▸ What the exercise asks
Could you reproduce all of the records below with "ASELSAN" replaced by "Aselsan" wherever it occurs, leaving everything else untouched? Omit the pictures from your answer.

Stored data entries
============
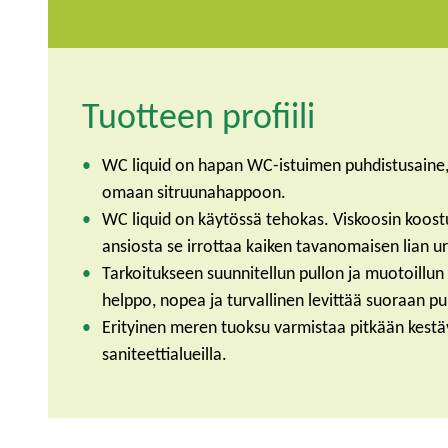
Tuotteen profiili
WC liquid on hapan WC-istuimen puhdistusaine
omaan sitruunahappoon.
WC liquid on käytössä tehokas. Viskoosin koos
ansiosta se irrottaa kaiken tavanomaisen lian ur
Tarkoitukseen suunnitellun pullon ja muotoillun
helppo, nopea ja turvallinen levittää suoraan pu
Erityinen meren tuoksu varmistaa pitkään kest
saniteettialueilla.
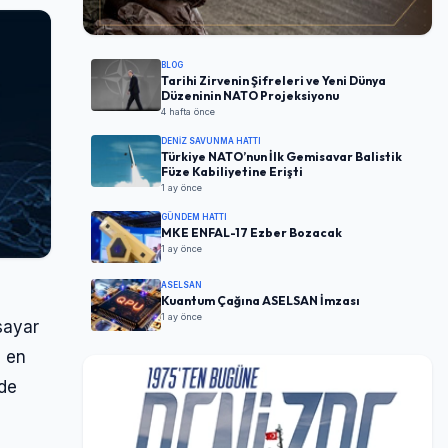
BLOG
Tarihi Zirvenin Şifreleri ve Yeni Dünya
Düzeninin NATO Projeksiyonu
4 hafta önce
DENIZ SAVUNMA HATTI
Türkiye NATO’nun İlk Gemisavar Balistik
Füze Kabiliyetine Erişti
1 ay önce
GÜNDEM HATTI
MKE ENFAL-17 Ezber Bozacak
1 ay önce
ASELSAN
Kuantum Çağına ASELSAN İmzası
1 ay önce
sayar
n en
nde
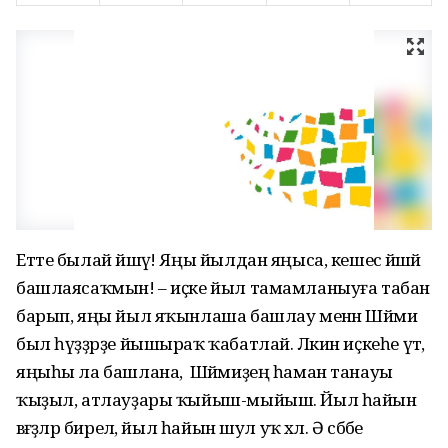
Етте былай йәшәү! Яңы йылдан яңыса, кешесә йәшәй
башлаясаҡмын! – иҫке йыл тамамланыуға табан
барып, яңы йыл яҡынлаша башлау менән Шәйми
был һүҙҙәрҙе йышыраҡ ҡабатлай. Ләкин иҫкеһе үтә,
яңыһы ла башлана, ә Шәймиҙең һаман танауы
ҡыҙыл, атлауҙары ҡыйыш-мыйыш. Йыл һайын
вәғәҙәләр бирелә, йыл һайын шул уҡ хәл. Ә сәбәбе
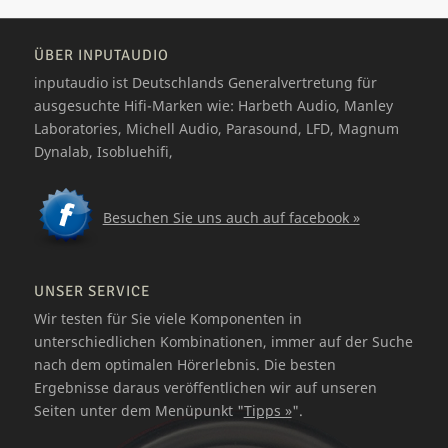
ÜBER INPUTAUDIO
inputaudio ist Deutschlands Generalvertretung für
ausgesuchte Hifi-Marken wie: Harbeth Audio, Manley
Laboratories, Michell Audio, Parasound, LFD, Magnum
Dynalab, Isobluehifi,
Besuchen Sie uns auch auf facebook »
UNSER SERVICE
Wir testen für Sie viele Komponenten in
unterschiedlichen Kombinationen, immer auf der Suche
nach dem optimalen Hörerlebnis. Die besten
Ergebnisse daraus veröffentlichen wir auf unseren
Seiten unter dem Menüpunkt "
Tipps »
".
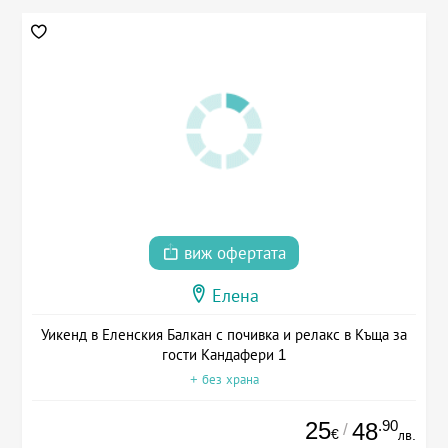
виж офертата
Елена
Уикенд в Еленския Балкан с почивка и релакс в Къща за
гости Кандафери 1
+ без храна
25
.90
48
/
€
лв.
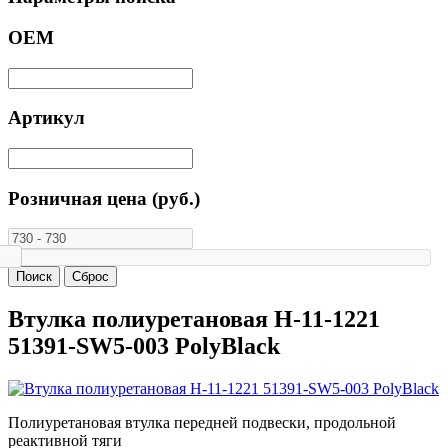
ОЕМ
Артикул
Розничная цена (руб.)
Втулка полиуретановая H-11-1221
51391-SW5-003 PolyBlack
Полиуретановая втулка передней подвески, продольной
реактивной тяги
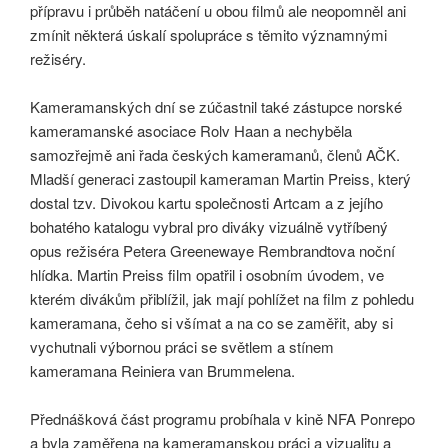
přípravu i průběh natáčení u obou filmů ale neopomněl ani
zmínit některá úskalí spolupráce s těmito významnými
režiséry.
Kameramanských dní se zúčastnil také zástupce norské
kameramanské asociace Rolv Haan a nechyběla
samozřejmě ani řada českých kameramanů, členů AČK.
Mladší generaci zastoupil kameraman Martin Preiss, který
dostal tzv. Divokou kartu společnosti Artcam a z jejího
bohatého katalogu vybral pro diváky vizuálně vytříbený
opus režiséra Petera Greenewaye Rembrandtova noční
hlídka. Martin Preiss film opatřil i osobním úvodem, ve
kterém divákům přiblížil, jak mají pohlížet na film z pohledu
kameramana, čeho si všímat a na co se zaměřit, aby si
vychutnali výbornou práci se světlem a stínem
kameramana Reiniera van Brummelena.
Přednášková část programu probíhala v kině NFA Ponrepo
a byla zaměřena na kameramanskou práci a vizualitu a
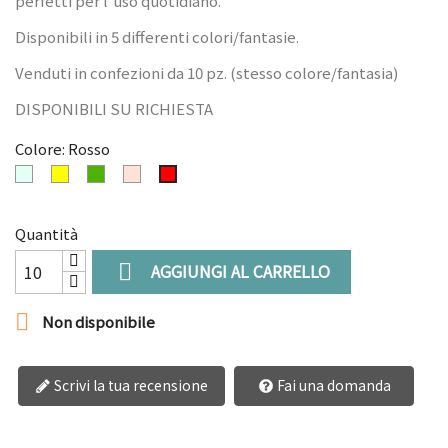
perfetti per l'uso quotidiano.
Disponibili in 5 differenti colori/fantasie.
Venduti in confezioni da 10 pz. (stesso colore/fantasia)
DISPONIBILI SU RICHIESTA
Colore: Rosso
Frost
Giallo
Verde
Rosa
Rosso
ghiaccio
Quantità

AGGIUNGI AL CARRELLO

Non disponibile
Scrivi la tua recensione
Fai una domanda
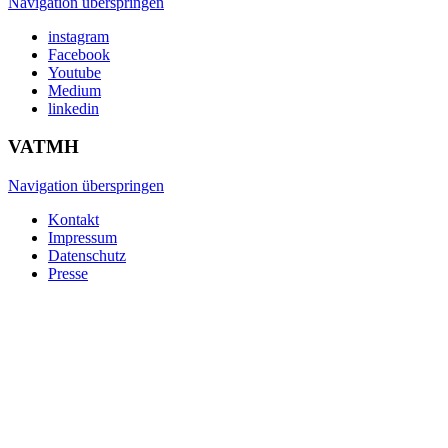
Navigation überspringen
instagram
Facebook
Youtube
Medium
linkedin
VATMH
Navigation überspringen
Kontakt
Impressum
Datenschutz
Presse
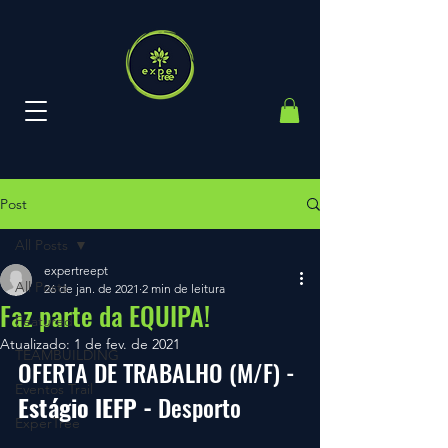
Post
All Posts
expertreept
All Posts
26 de jan. de 2021
2 min de leitura
Faz parte da EQUIPA!
Featured
Atualizado:
1 de fev. de 2021
TEAMBUILDING
OFERTA DE TRABALHO (M/F) - 
Eventos Trail
Estágio IEFP - 
Desporto
ExperTree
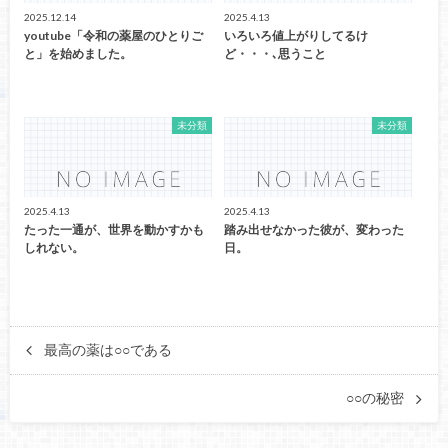
2025.12.14
2025.4.13
youtube「令和の薬屋のひとりご
いろいろ値上がりしてるけ
と」を始めました。
ど・・・､思うこと
未分類
未分類
2025.4.13
2025.4.13
たった一通が、世界を動かすかも
踏み出せなかった彼が、変わった
しれない。
日。
最高の薬は○○である
○○の秘密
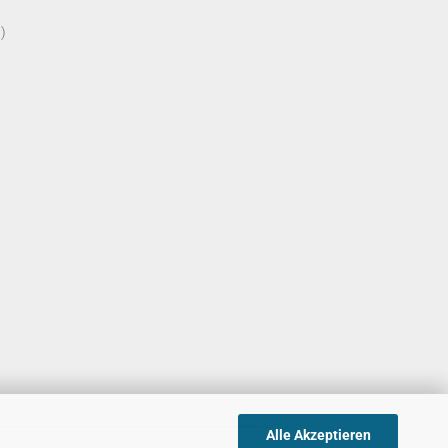
)
Alle Akzeptieren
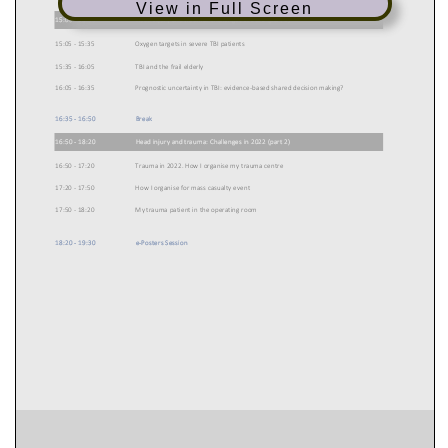
View in Full Screen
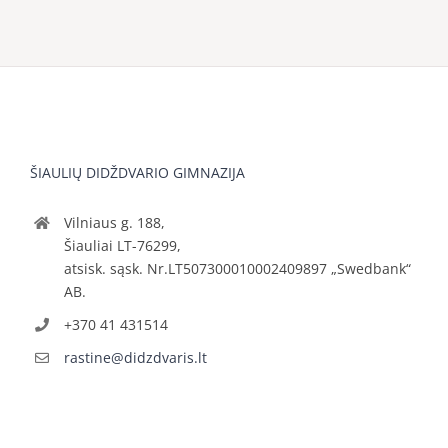
ŠIAULIŲ DIDŽDVARIO GIMNAZIJA
Vilniaus g. 188,
Šiauliai LT-76299,
atsisk. sąsk. Nr.LT507300010002409897 „Swedbank“
AB.
+370 41 431514
rastine@didzdvaris.lt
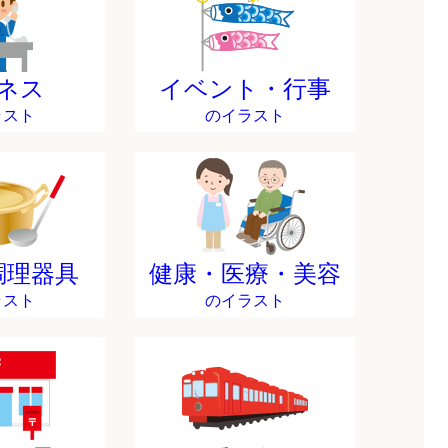
ネス
イベント・行事
ラスト
のイラスト
調理器具
健康・医療・美容
ラスト
のイラスト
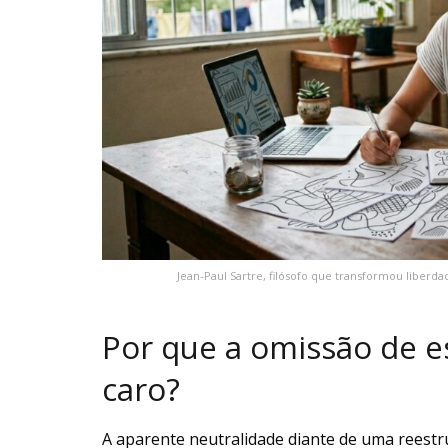
Jean-Paul Sartre, filósofo que transformou liberd
Por que a omissão de 
caro?
A aparente neutralidade diante de uma reestr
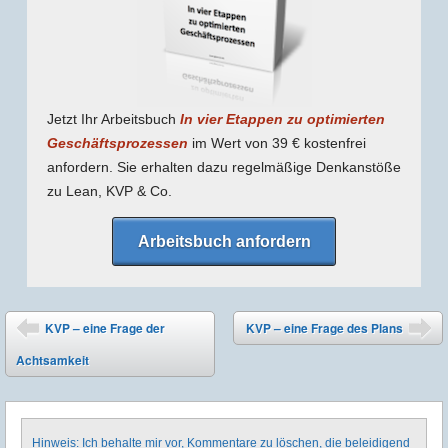
Jetzt Ihr Arbeitsbuch
In vier Etappen zu optimierten
Geschäfts­prozessen
im Wert von 39 € kostenfrei
anfordern. Sie erhalten dazu regel­mäßige Denk­anstöße
zu Lean, KVP & Co.
Arbeitsbuch anfordern
Post navigation
KVP – eine Frage der
KVP – eine Frage des Plans
⬅
➡
Achtsamkeit
Hinweis: Ich behalte mir vor, Kommentare zu löschen, die beleidigend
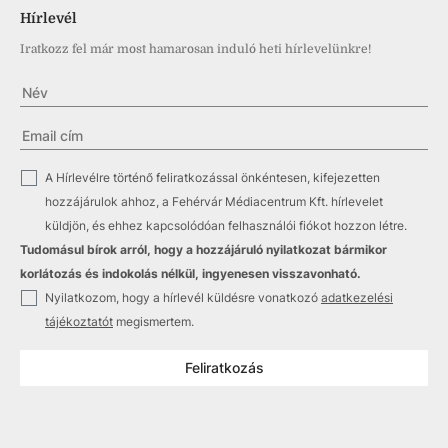
Hírlevél
Iratkozz fel már most hamarosan induló heti hírlevelünkre!
✓
A Hírlevélre történő feliratkozással önkéntesen, kifejezetten
hozzájárulok ahhoz, a Fehérvár Médiacentrum Kft. hírlevelet
küldjön, és ehhez kapcsolódóan felhasználói fiókot hozzon létre.
Tudomásul bírok arról, hogy a hozzájáruló nyilatkozat bármikor
korlátozás és indokolás nélkül, ingyenesen visszavonható.
✓
Nyilatkozom, hogy a hírlevél küldésre vonatkozó
adatkezelési
tájékoztatót
megismertem.
Feliratkozás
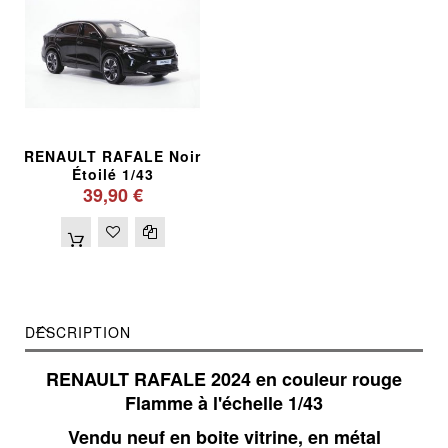
RENAULT RAFALE Noir
Étoilé 1/43
39,90 €
DESCRIPTION
RENAULT RAFALE 2024 en couleur rouge
Flamme à l'échelle 1/43
Vendu neuf en boite vitrine, en métal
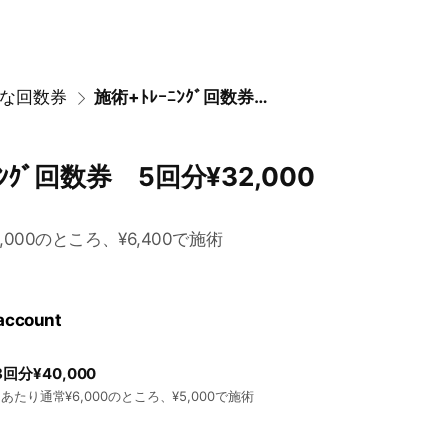
な回数券
施術+ﾄﾚｰﾆﾝｸﾞ回数券 5回分¥32,000
ﾆﾝｸﾞ回数券 5回分¥32,000
月
,000のところ、¥6,400で施術
 account
分¥40,000
あたり通常¥6,000のところ、¥5,000で施術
============
▸ Expected output
Tuotteen profiili
WC liquid on hapan WC-istuimen puhdistusaine
omaan sitruunahappoon.
WC liquid on käytössä tehokas. Viskoosin koos
ansiosta se irrottaa kaiken tavanomaisen lian ur
Tarkoitukseen suunnitellun pullon ja muotoillun
helppo, nopea ja turvallinen levittää suoraan pu
Erityinen meren tuoksu varmistaa pitkään kest
saniteettialueilla.
BLOG
Tarihi Zirvenin Şifreleri ve Yeni Dünya
Düzeninin NATO Projeksiyonu
4 hafta önce
DENIZ SAVUNMA HATTI
Türkiye NATO’nun İlk Gemisavar Balistik
Füze Kabiliyetine Erişti
1 ay önce
GÜNDEM HATTI
MKE ENFAL-17 Ezber Bozacak
1 ay önce
Aselsan
Kuantum Çağına Aselsan İmzası
1 ay önce
sayar
n en
nde
Етте былай йәшәү! Яңы йылдан яңыса, кешесә йәшәй
башлаясаҡмын! – иҫке йыл тамамланыуға табан
барып, яңы йыл яҡынлаша башлау менән Шәйми
был һүҙҙәрҙе йышыраҡ ҡабатлай. Ләкин иҫкеһе үтә,
яңыһы ла башлана, ә Шәймиҙең һаман танауы
ҡыҙыл, атлауҙары ҡыйыш-мыйыш. Йыл һайын
вәғәҙәләр бирелә, йыл һайын шул уҡ хәл. Ә сәбәбе
ÜBER INPUTAUDIO
inputaudio ist Deutschlands Generalvertretung für
ausgesuchte Hifi-Marken wie: Harbeth Audio, Manley
Laboratories, Michell Audio, Parasound, LFD, Magnum
Dynalab, Isobluehifi,
Besuchen Sie uns auch auf facebook »
UNSER SERVICE
Wir testen für Sie viele Komponenten in
unterschiedlichen Kombinationen, immer auf der Suche
nach dem optimalen Hörerlebnis. Die besten
Ergebnisse daraus veröffentlichen wir auf unseren
Seiten unter dem Menüpunkt "
Tipps »
".
виж офертата
Елена
Уикенд в Еленския Балкан с почивка и релакс в Къща за
гости Кандафери 1
+ без храна
25
.90
48
/
€
лв.
ОЕМ
Артикул
Розничная цена (руб.)
Втулка полиуретановая H-11-1221
51391-SW5-003 PolyBlack
Полиуретановая втулка передней подвески, продольной
реактивной тяги
přípravu i průběh natáčení u obou filmů ale neopomněl ani
zmínit některá úskalí spolupráce s těmito významnými
režiséry.
Kameramanských dní se zúčastnil také zástupce norské
kameramanské asociace Rolv Haan a nechyběla
samozřejmě ani řada českých kameramanů, členů AČK.
Mladší generaci zastoupil kameraman Martin Preiss, který
dostal tzv. Divokou kartu společnosti Artcam a z jejího
bohatého katalogu vybral pro diváky vizuálně vytříbený
opus režiséra Petera Greenewaye Rembrandtova noční
hlídka. Martin Preiss film opatřil i osobním úvodem, ve
kterém divákům přiblížil, jak mají pohlížet na film z pohledu
kameramana, čeho si všímat a na co se zaměřit, aby si
vychutnali výbornou práci se světlem a stínem
kameramana Reiniera van Brummelena.
Přednášková část programu probíhala v kině NFA Ponrepo
a byla zaměřena na kameramanskou práci a vizualitu a
perfetti per l'uso quotidiano.
Disponibili in 5 differenti colori/fantasie.
Venduti in confezioni da 10 pz. (stesso colore/fantasia)
DISPONIBILI SU RICHIESTA
Colore: Rosso
Frost
Giallo
Verde
Rosa
Rosso
ghiaccio
Quantità

AGGIUNGI AL CARRELLO

Non disponibile
Scrivi la tua recensione
Fai una domanda
Navigation überspringen
instagram
Facebook
Youtube
Medium
linkedin
VATMH
Navigation überspringen
Kontakt
Impressum
Datenschutz
Presse
Post
All Posts
expertreept
All Posts
26 de jan. de 2021
2 min de leitura
Faz parte da EQUIPA!
Featured
Atualizado:
1 de fev. de 2021
TEAMBUILDING
OFERTA DE TRABALHO (M/F) - 
Eventos Trail
Estágio IEFP - 
Desporto
ExperTree
2025.12.14
2025.4.13
youtube「令和の薬屋のひとりご
いろいろ値上がりしてるけ
と」を始めました。
ど・・・､思うこと
未分類
未分類
2025.4.13
2025.4.13
たった一通が、世界を動かすかも
踏み出せなかった彼が、変わった
しれない。
日。
最高の薬は○○である
○○の秘密
)
Alle Akzeptieren
View in Full Screen
ŠIAULIŲ DIDŽDVARIO GIMNAZIJA
Vilniaus g. 188,
Šiauliai LT-76299,
atsisk. sąsk. Nr.LT507300010002409897 „Swedbank“
AB.
+370 41 431514
rastine@didzdvaris.lt
ネス
イベント・行事
ラスト
のイラスト
調理器具
健康・医療・美容
ラスト
のイラスト
Jean-Paul Sartre, filósofo que transformou liberd
Por que a omissão de 
caro?
A aparente neutralidade diante de uma reestr
Jetzt Ihr Arbeitsbuch
In vier Etappen zu optimierten
Geschäfts­prozessen
im Wert von 39 € kostenfrei
anfordern. Sie erhalten dazu regel­mäßige Denk­anstöße
zu Lean, KVP & Co.
Arbeitsbuch anfordern
Post navigation
KVP – eine Frage der
KVP – eine Frage des Plans
⬅
➡
Achtsamkeit
Hinweis: Ich behalte mir vor, Kommentare zu löschen, die beleidigend
Hírlevél
Iratkozz fel már most hamarosan induló heti hírlevelünkre!
✓
A Hírlevélre történő feliratkozással önkéntesen, kifejezetten
hozzájárulok ahhoz, a Fehérvár Médiacentrum Kft. hírlevelet
küldjön, és ehhez kapcsolódóan felhasználói fiókot hozzon létre.
Tudomásul bírok arról, hogy a hozzájáruló nyilatkozat bármikor
korlátozás és indokolás nélkül, ingyenesen visszavonható.
✓
Nyilatkozom, hogy a hírlevél küldésre vonatkozó
adatkezelési
tájékoztatót
megismertem.
Feliratkozás
RENAULT RAFALE Noir
Étoilé 1/43
39,90 €
DESCRIPTION
RENAULT RAFALE 2024 en couleur rouge
Flamme à l'échelle 1/43
Vendu neuf en boite vitrine, en métal
な回数券
施術+ﾄﾚｰﾆﾝｸﾞ回数券 5回分¥32,000
ﾆﾝｸﾞ回数券 5回分¥32,000
月
,000のところ、¥6,400で施術
 account
分¥40,000
あたり通常¥6,000のところ、¥5,000で施術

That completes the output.